# Stated exercise:
Could you pick up the Druid issue below on skipping the `positions` indirection in `PooledTopNAlgorithm` and carry it on from its last sentence?

You are viewing a plain text version of this content. The canonical link for it is here.
Posted to commits@druid.apache.org by GitBox <gi...@apache.org> on 2019/08/19 13:16:07 UTC

[GitHub] [incubator-druid] leventov opened a new issue #8335: Skip `positions` indirection in `PooledTopNAlgorithm` when the aggregation size is small

leventov opened a new issue #8335: Skip `positions` indirection in `PooledTopNAlgorithm` when the aggregation size is small
URL: https://github.com/apache/incubator-druid/issues/8335
 
 
   `int[] positions` indirection in [`PooledTopNAlgorithm`](https://github.com/apache/incubator-druid/blob/566dc8c719489283f9190cefd6346bbb3f12955f/processing/src/main/java/org/apache/druid/query/topn/PooledTopNAlgorithm.java) seems wasteful, especially when the aggregation size itself is just 4 or 8 bytes, as is the case of float/double/long Min/Max/Sum aggregations, leading to 33%/50% higher memory usage than needed for processing. It's role to initialize the aggregation at the right moment 1) can be replaced with `BitSet dimIndexInitialized`; 2) may be unnecessary/wasteful itself for aggregators which zero the memory as their initialization step: it may be faster to just stream set the whole buffer's memory to zero at the beginning of processing.

# Material provided:

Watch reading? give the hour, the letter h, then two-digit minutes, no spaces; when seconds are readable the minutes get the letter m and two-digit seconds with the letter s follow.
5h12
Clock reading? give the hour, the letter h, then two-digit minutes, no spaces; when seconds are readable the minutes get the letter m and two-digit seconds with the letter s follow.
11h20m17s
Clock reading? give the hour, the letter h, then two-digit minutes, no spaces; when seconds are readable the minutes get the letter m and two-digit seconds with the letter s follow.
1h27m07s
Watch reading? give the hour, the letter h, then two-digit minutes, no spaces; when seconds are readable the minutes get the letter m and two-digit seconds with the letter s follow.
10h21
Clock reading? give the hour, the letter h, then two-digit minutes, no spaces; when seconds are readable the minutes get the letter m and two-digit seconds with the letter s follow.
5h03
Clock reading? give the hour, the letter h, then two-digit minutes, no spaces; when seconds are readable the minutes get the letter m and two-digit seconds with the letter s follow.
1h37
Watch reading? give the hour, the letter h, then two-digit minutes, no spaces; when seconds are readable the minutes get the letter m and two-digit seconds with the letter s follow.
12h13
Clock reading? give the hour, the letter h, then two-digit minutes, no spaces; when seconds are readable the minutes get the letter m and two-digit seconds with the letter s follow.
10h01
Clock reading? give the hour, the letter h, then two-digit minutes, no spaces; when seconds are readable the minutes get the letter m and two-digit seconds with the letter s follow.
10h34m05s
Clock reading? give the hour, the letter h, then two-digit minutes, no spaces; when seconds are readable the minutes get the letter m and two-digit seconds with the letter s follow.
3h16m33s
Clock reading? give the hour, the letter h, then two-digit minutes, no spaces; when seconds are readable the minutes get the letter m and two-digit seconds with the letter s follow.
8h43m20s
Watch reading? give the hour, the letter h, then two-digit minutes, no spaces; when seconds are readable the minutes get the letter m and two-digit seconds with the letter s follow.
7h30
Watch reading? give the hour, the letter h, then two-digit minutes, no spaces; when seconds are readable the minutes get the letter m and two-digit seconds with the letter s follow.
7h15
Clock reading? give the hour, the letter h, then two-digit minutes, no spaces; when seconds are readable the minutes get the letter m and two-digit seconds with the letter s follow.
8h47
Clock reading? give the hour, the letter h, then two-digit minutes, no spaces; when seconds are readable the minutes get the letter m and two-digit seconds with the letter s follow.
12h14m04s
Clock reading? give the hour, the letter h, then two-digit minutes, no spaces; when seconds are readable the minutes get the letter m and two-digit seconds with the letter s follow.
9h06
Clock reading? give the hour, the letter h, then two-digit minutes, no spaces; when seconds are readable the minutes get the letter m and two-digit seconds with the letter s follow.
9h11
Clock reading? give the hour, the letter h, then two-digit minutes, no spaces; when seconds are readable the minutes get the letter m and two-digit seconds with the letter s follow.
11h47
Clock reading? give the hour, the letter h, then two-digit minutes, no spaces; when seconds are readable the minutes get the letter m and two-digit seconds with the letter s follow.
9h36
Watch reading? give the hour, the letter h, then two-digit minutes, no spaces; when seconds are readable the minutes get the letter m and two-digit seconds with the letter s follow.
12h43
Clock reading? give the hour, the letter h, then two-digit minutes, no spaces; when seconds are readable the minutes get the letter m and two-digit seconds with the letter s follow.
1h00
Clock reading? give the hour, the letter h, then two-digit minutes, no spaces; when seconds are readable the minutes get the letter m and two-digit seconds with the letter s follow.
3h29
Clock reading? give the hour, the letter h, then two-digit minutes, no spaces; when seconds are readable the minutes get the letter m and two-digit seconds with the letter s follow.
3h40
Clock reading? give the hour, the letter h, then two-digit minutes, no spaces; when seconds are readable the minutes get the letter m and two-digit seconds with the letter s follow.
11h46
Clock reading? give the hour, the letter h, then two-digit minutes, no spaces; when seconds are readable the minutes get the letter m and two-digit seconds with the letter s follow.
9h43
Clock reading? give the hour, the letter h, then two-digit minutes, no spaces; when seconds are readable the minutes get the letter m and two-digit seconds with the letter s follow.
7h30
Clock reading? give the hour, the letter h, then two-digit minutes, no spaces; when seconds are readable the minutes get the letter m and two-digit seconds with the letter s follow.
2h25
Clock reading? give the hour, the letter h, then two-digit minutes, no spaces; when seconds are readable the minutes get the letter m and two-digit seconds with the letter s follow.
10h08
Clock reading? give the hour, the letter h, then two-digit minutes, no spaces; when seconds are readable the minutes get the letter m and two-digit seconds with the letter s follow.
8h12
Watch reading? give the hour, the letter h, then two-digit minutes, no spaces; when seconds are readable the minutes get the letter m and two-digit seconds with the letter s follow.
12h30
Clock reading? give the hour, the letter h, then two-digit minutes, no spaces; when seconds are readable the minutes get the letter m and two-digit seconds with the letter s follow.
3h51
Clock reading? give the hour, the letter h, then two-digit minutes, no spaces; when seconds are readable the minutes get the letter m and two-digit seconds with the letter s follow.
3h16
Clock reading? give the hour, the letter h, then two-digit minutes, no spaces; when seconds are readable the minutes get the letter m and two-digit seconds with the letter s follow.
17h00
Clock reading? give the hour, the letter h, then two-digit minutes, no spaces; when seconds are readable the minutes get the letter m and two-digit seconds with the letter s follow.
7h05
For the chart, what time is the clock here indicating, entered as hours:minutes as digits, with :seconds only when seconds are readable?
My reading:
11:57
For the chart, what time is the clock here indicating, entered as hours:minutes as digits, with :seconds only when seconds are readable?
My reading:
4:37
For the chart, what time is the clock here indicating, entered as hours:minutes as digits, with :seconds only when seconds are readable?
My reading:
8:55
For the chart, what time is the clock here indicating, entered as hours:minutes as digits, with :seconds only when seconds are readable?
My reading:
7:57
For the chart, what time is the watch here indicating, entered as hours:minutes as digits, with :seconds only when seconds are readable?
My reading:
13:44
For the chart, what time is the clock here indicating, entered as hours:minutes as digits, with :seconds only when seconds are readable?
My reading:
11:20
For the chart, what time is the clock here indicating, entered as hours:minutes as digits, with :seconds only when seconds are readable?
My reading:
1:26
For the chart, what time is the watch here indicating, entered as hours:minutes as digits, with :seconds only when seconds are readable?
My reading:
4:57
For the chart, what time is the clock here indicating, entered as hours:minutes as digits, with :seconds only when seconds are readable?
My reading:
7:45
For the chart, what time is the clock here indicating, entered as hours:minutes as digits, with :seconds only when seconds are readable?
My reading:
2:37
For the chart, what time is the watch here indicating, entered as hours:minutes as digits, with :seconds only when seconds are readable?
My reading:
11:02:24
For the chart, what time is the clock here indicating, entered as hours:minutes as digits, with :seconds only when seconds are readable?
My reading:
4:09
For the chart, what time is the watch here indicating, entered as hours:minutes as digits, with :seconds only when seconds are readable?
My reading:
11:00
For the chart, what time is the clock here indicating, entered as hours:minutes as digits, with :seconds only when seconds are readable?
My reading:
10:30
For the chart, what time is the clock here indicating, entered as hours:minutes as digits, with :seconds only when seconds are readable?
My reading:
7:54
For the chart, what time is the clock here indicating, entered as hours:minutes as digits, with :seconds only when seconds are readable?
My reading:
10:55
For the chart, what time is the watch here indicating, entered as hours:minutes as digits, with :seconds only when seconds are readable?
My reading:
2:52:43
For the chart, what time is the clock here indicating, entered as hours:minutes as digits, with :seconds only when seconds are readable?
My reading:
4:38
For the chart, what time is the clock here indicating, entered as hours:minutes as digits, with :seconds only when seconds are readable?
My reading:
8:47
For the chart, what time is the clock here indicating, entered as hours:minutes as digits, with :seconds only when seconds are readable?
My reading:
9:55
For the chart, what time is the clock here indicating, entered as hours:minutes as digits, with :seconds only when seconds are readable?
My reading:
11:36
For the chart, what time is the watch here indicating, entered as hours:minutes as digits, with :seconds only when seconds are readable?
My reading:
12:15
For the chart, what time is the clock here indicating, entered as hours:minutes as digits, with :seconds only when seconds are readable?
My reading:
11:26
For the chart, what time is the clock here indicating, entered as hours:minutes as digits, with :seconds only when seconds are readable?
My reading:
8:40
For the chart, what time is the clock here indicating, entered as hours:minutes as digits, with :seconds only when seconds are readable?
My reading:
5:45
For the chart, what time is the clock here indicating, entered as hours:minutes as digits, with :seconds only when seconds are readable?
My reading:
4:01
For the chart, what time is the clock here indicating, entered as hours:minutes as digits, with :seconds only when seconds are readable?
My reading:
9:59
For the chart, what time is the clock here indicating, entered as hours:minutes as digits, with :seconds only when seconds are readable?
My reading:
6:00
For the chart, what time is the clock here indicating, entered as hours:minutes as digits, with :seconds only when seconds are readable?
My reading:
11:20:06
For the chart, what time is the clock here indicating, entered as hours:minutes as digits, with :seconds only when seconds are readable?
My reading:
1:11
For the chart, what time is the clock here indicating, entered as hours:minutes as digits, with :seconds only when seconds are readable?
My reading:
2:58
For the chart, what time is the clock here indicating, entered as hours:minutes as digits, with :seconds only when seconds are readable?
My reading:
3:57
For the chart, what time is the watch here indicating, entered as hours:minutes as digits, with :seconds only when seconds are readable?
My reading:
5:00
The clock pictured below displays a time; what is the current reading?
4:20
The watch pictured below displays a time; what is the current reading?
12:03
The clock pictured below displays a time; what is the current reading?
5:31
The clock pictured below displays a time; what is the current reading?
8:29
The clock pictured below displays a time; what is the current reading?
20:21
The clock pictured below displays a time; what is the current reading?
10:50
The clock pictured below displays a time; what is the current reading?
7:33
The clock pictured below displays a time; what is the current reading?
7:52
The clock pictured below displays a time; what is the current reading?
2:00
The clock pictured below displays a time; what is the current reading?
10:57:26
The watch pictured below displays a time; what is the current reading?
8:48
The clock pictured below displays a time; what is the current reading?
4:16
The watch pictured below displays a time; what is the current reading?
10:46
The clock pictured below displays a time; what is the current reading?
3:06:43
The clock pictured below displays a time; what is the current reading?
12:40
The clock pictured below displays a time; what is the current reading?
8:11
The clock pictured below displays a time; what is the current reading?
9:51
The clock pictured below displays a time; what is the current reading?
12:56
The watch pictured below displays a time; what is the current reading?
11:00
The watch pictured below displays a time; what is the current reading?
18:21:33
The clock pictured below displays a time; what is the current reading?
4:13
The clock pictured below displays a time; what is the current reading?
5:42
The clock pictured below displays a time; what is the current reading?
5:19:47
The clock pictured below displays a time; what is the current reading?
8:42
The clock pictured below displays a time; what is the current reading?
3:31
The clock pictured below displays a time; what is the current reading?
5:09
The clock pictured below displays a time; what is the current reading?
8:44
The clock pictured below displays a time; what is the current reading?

# Written answer:
   There is a locality concern for larger aggregations: `positions` facilitate putting the hottest aggregations together at the beginning of the buffer, thus improving the cache and the TLB utilization. This positive effect is completely canceled by the `positions` itself (access to which is still random) for aggregations of 4 bytes and almost for sure for aggregations of 8 bytes. After that, there should be experiments showing at which aggregation size the positive effect of `positions` outweigh its negative effect (which also diminishes with the growth of the aggregation size): its likely to be somewhere between 12 and 32 bytes, but benchmarking is required to determine the threshold more precisely.

----------------------------------------------------------------
This is an automated message from the Apache Git Service.
To respond to the message, please log on to GitHub and use the
URL above to go to the specific comment.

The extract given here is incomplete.